Noise-Resilient Symbolic Regression with Dynamic Gating Reinforcement Learning
Chenglu Sun, Shuo Shen, Wenzhi Tao, Deyi Xue, Zixia Zhou
TL;DR
Symbolic regression often fails to recover accurate expressions when data are contaminated with noise. The paper proposes Noise-Resilient Symbolic Regression (NRSR), which combines a Noise-Resilient Gating Module (NGM) for input filtering with a reinforcement-learning-based expression generator and a Mixed Path Entropy (MPE) bonus to promote diverse exploration. The approach uses a PPO-based policy with a reward $R(\tau)=1/(1+NRMSE)$ and a joint entropy objective $L(\theta)=L_p(\theta)+\alpha H_\tau(\pi_\theta)+\beta H(\pi_\theta)$ to drive robust symbol selection. Empirical results on Nguyen benchmarks show that NRSR achieves state-of-the-art performance on high-noise data and strong results on clean data, outperforming multiple baselines in recovery rate $RR$, explored-expression number $EEN$, and NMSE. The work demonstrates the effectiveness and modularity of NGM and MPE for robust SR and suggests future directions like distributed RL to further improve exploration in large search spaces.
Abstract
Symbolic regression (SR) has emerged as a pivotal technique for uncovering the intrinsic information within data and enhancing the interpretability of AI models.
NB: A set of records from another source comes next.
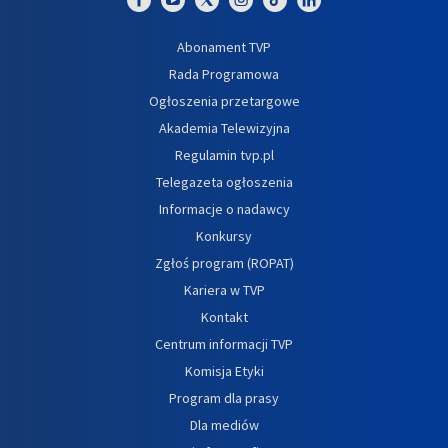
Abonament TVP
Rada Programowa
Ogłoszenia przetargowe
Akademia Telewizyjna
Regulamin tvp.pl
Telegazeta ogłoszenia
Informacje o nadawcy
Konkursy
Zgłoś program (ROPAT)
Kariera w TVP
Kontakt
Centrum informacji TVP
Komisja Etyki
Program dla prasy
Dla mediów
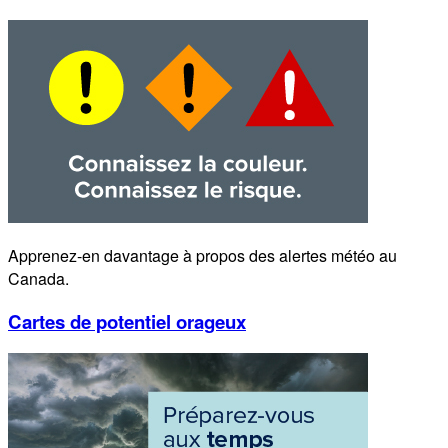
Apprenez-en davantage à propos des alertes météo au
Canada.
Cartes de potentiel orageux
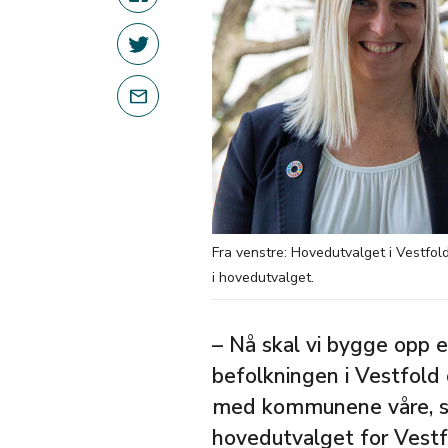
Fra venstre: Hovedutvalget i Vestfol
i hovedutvalget.
– Nå skal vi bygge opp 
befolkningen i Vestfold
med kommunene våre, sie
hovedutvalget for Vestf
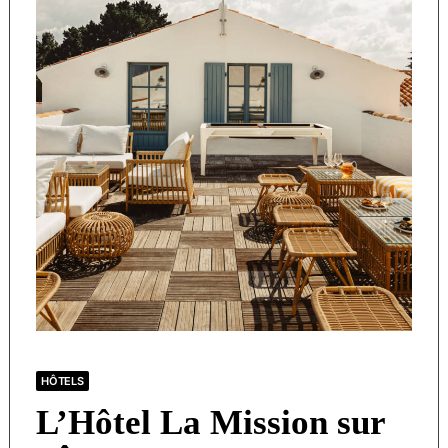
HÔTELS
L’Hôtel La Mission sur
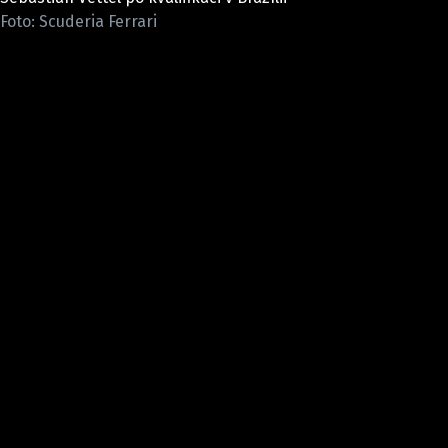
ETICKÝ KODEX
Foto: Scuderia Ferrari
KONTAKT
VYDAVATEL
INZERCE
OSOBNÍ ÚDAJE / COOKIES
Provozovatelem serveru F1NEWS.cz je
INCORP MEDIA GROUP s.r.o., IČ: 118 23 054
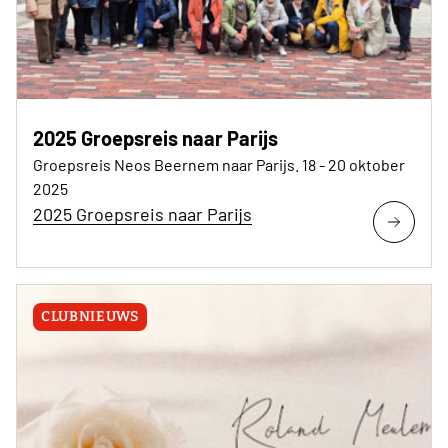
2025 Groepsreis naar Parijs
Groepsreis Neos Beernem naar Parijs. 18 - 20 oktober
2025
2025 Groepsreis naar Parijs
CLUBNIEUWS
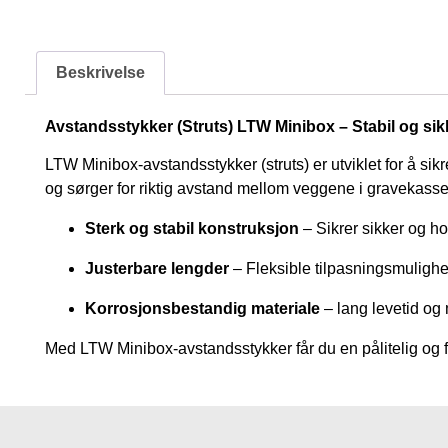
Beskrivelse
Avstandsstykker (Struts) LTW Minibox – Stabil og sik
LTW Minibox-avstandsstykker (struts) er utviklet for å sik
og sørger for riktig avstand mellom veggene i gravekasse
Sterk og stabil konstruksjon
– Sikrer sikker og ho
Justerbare lengder
– Fleksible tilpasningsmulighet
Korrosjonsbestandig materiale
– lang levetid og 
Med LTW Minibox-avstandsstykker får du en pålitelig og fl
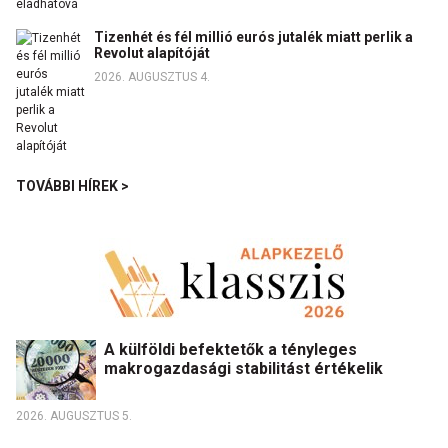
Tizenhét és fél millió eurós jutalék miatt perlik a
Revolut alapítóját
2026. AUGUSZTUS 4.
TOVÁBBI HÍREK >
A külföldi befektetők a tényleges
makrogazdasági stabilitást értékelik
2026. AUGUSZTUS 5.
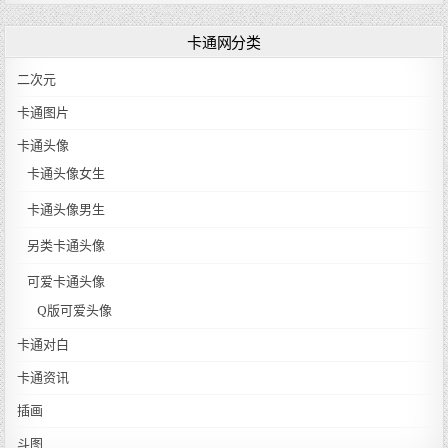
卡通网分类
二次元
卡通图片
卡通头像
卡通头像女生
卡通头像男生
另类卡通头像
可爱卡通头像
Q版可爱头像
卡通对白
卡通资讯
插画
斗图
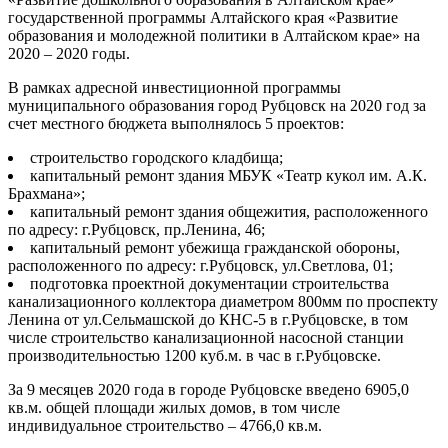
государственной программы Алтайского края «
Развитие
образования и молодежной политики в Алтайском крае
» на
2020 – 2020 годы.
В рамках адресной инвестиционной программы
муниципального образования город Рубцовск на 2020 год за
счет местного бюджета выполнялось 5 проектов:
строительство городского кладбища;
капитальный ремонт здания МБУК «
Театр кукол им. А.К.
Брахмана
»;
капитальный ремонт здания общежития, расположенного
по адресу: г.Рубцовск, пр.Ленина, 46;
капитальный ремонт убежища гражданской обороны,
расположенного по адресу: г.Рубцовск, ул.Светлова, 01;
подготовка проектной документации строительства
канализационного коллектора диаметром 800мм по проспекту
Ленина от ул.Сельмашской до КНС-5 в г.Рубцовске, в том
числе строительство канализационной насосной станции
производительностью 1200 куб.м. в час в г.Рубцовске.
За 9 месяцев 2020 года в городе Рубцовске введено 6905,0
кв.м. общей площади жилых домов, в том числе
индивидуальное строительство – 4766,0 кв.м.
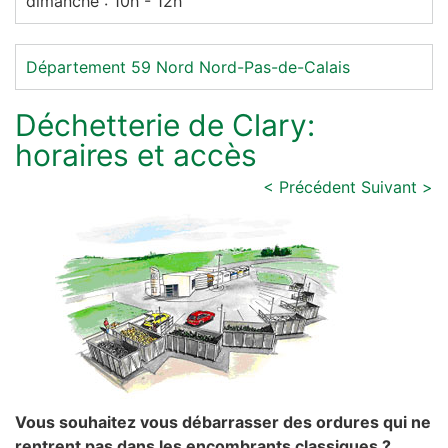
dimanche : 10h - 12h
Département 59
Nord
Nord-Pas-de-Calais
Déchetterie de Clary:
horaires et accès
< Précédent
Suivant >
Vous souhaitez vous débarrasser des ordures qui ne
rentrent pas dans les encombrants classiques ?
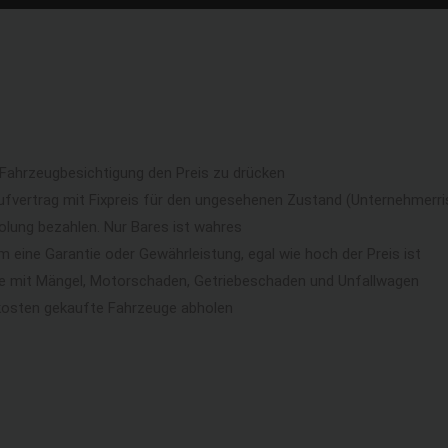
 Fahrzeugbesichtigung den Preis zu drücken
ufvertrag mit Fixpreis für den ungesehenen Zustand (Unternehmerri
lung bezahlen. Nur Bares ist wahres
eine Garantie oder Gewährleistung, egal wie hoch der Preis ist
ge mit Mängel, Motorschaden, Getriebeschaden und Unfallwagen
kosten gekaufte Fahrzeuge abholen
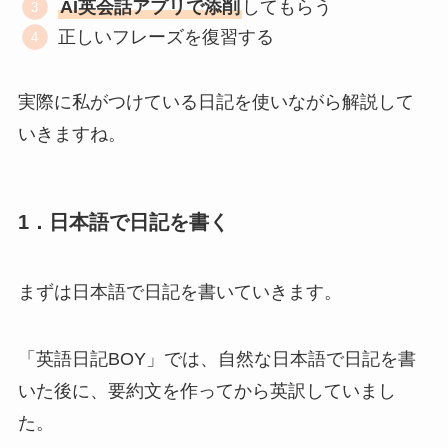
AI英会話アプリで添削
してもらう
正しいフレーズを復習する
実際に私がつけている日記を使いながら解説して
いきますね。
1．日本語で日記を書く
まずは日本語で日記を書いていきます。
「英語日記BOY」では、自然な日本語で日記を書
いた後に、要約文を作ってから英訳していまし
た。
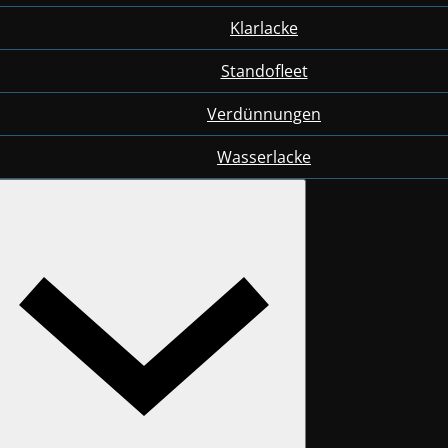
Klarlacke
Standofleet
Verdünnungen
Wasserlacke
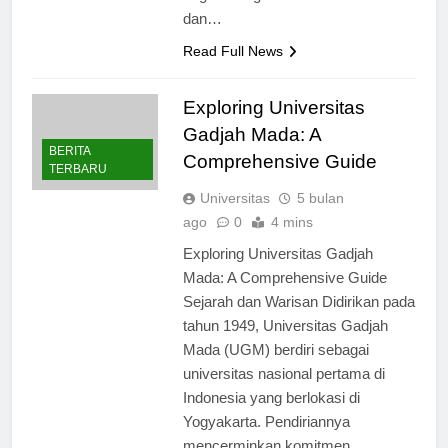
bagian integral dari kemandirian
dan…
Read Full News
Exploring Universitas
Gadjah Mada: A
BERITA
Comprehensive Guide
TERBARU
Universitas
5 bulan
ago
0
4 mins
Exploring Universitas Gadjah
Mada: A Comprehensive Guide
Sejarah dan Warisan Didirikan pada
tahun 1949, Universitas Gadjah
Mada (UGM) berdiri sebagai
universitas nasional pertama di
Indonesia yang berlokasi di
Yogyakarta. Pendiriannya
However, current state-of-the-art (sota) SR methods struggle to perform correct recovery of symbolic expressions from high-noise data. To address this issue, we introduce a novel noise-resilient SR (NRSR) method capable of recovering expressions from high-noise data. Our method leverages a novel reinforcement learning (RL) approach in conjunction with a designed noise-resilient gating module (NGM) to learn symbolic selection policies. The gating module can dynamically filter the meaningless information from high-noise data, thereby demonstrating a high noise-resilient capability for the SR process. And we also design a mixed path entropy (MPE) bonus term in the RL process to increase the exploration capabilities of the policy. Experimental results demonstrate that our method significantly outperforms several popular baselines on benchmarks with high-noise data. Furthermore, our method also can achieve sota performance on benchmarks with clean data, showcasing its robustness and efficacy in SR tasks.